Он повернулся к ней, стараясь разглядеть ее лицо. Она отыскала гладкий, плоский камень и села.
– Не знаю, – сказал он. – Вечером, когда я вернулся, вид у нее был неважный. Фиета, наверно, лучше могла бы сказать, в чем дело. Она сейчас у нас. Не отходит от Мейбл.
– А вам она не сказала?
– Фиета меня не любит.
– А-а!
Пальцы девушки, шаря в темноте, захватили пучок травы. Она дернула – трава осталась у нее в руке.
– Вы, наверно, скучаете по Кейптауну, – проговорила она уже не так равнодушно.
– Иногда скучаю, – холодно подтвердил он.
По голосу у него ничего не поймешь, подумала она.
– Я тоже бывала в Кейптауне. Мне там нравилось.
– Да, жизнь там кипит, – ответил он.
– Вам здесь, наверно, бывает очень тоскливо, – отважилась она заметить.
Как жаль, что я не могу видеть ее лицо, подумал он.
– Вам, наверно, тоже, – сказал он.
– Да, иногда. Но я ведь не жила в большом городе, как вы. До того как приехать сюда, я жила в маленьком поселке в Трансваале, так что я привыкла к глуши. – Голос ее звучал участливо и дружелюбно.

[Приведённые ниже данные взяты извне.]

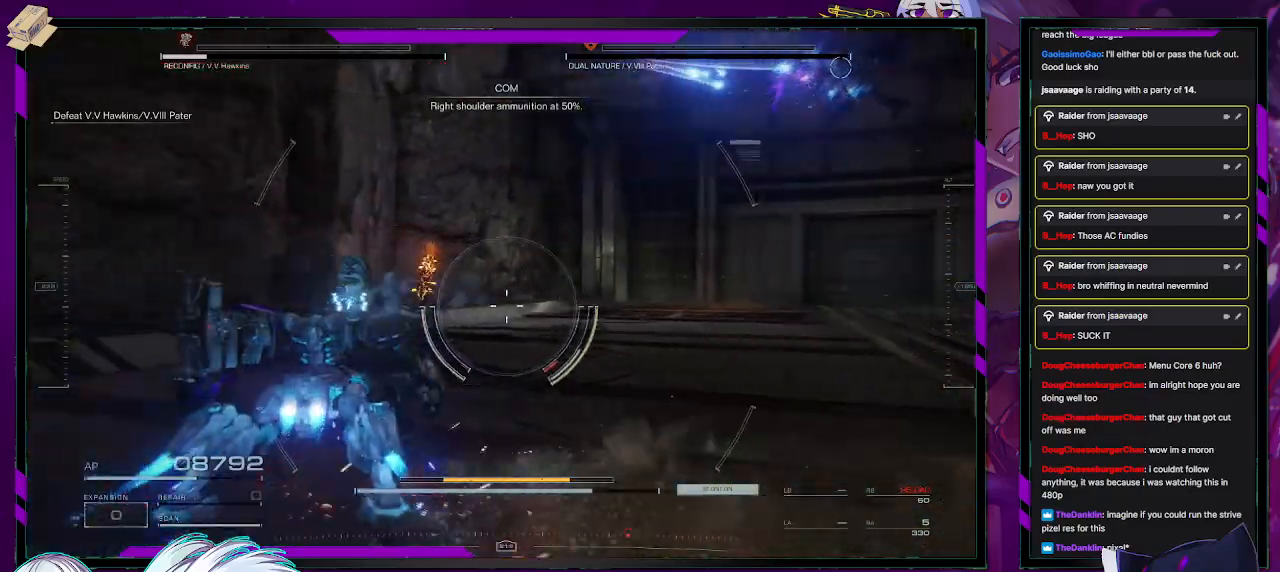
{"buttons": ["R2"], "left_stick": "up-left", "right_stick": "right", "events": [[133, "left_stick", "up-left"]]}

– А здесь вам нравится? – спросил Ленни.
– Ничего… Иногда только хочется какой-нибудь перемены. Надоедает, когда кругом все одни и те же лица.
Несколько минут оба молчали. Ленни достал портсигар.
– Хотите сигарету.
– Я не курю, но давайте, попробую.
«Стесняется отказаться», – подумал Ленни и улыбнулся в темноте.
Он чиркнул спичкой и посмотрел ей в лицо. Привстав, он протянул ей сигарету, потом поднес спичку. Пальцы у нее дрожали. Лицо в отсветах огонька казалось необычайно нежным. Он закурил сам, погасил спичку и опять прислонился к камню.
– Я хочу у вас что-то спросить, – сказал он.
– Что? – поспешно откликнулась она.
– Почему вы тогда пришли мне на помощь?
– Не знаю.
– Вас ведь не интересует судьба цветных.
Она молчала.
– Ведь я прав, скажите? – настаивал Ленни.
– Не знаю, – ответила она сердито.
– Простите.
– Мне нечего вам прощать.
– А ведь, если вас застанут здесь со мной, будет беда.
– Это вам будет беда, – сказала она. – Герт вас не любит. Он часто говорит о вас.
Ленни тихо засмеялся.
– Что же он обо мне говорит?
– Ругает вас.
– Как же он меня ругает? Скажите.
– Не скажу! – отрезала она.
– Странная вы девушка, – тихо сказал Ленни.
– Чем?
– Вы не такая, как другие белые в наших краях. Обыкновенной белой девушке не пришло бы в голову сидеть ночью среди вельда вдвоем с цветным. А вы вот сидите. Почему?
– Слишком много вопросов задаете, – отрывисто сказала она.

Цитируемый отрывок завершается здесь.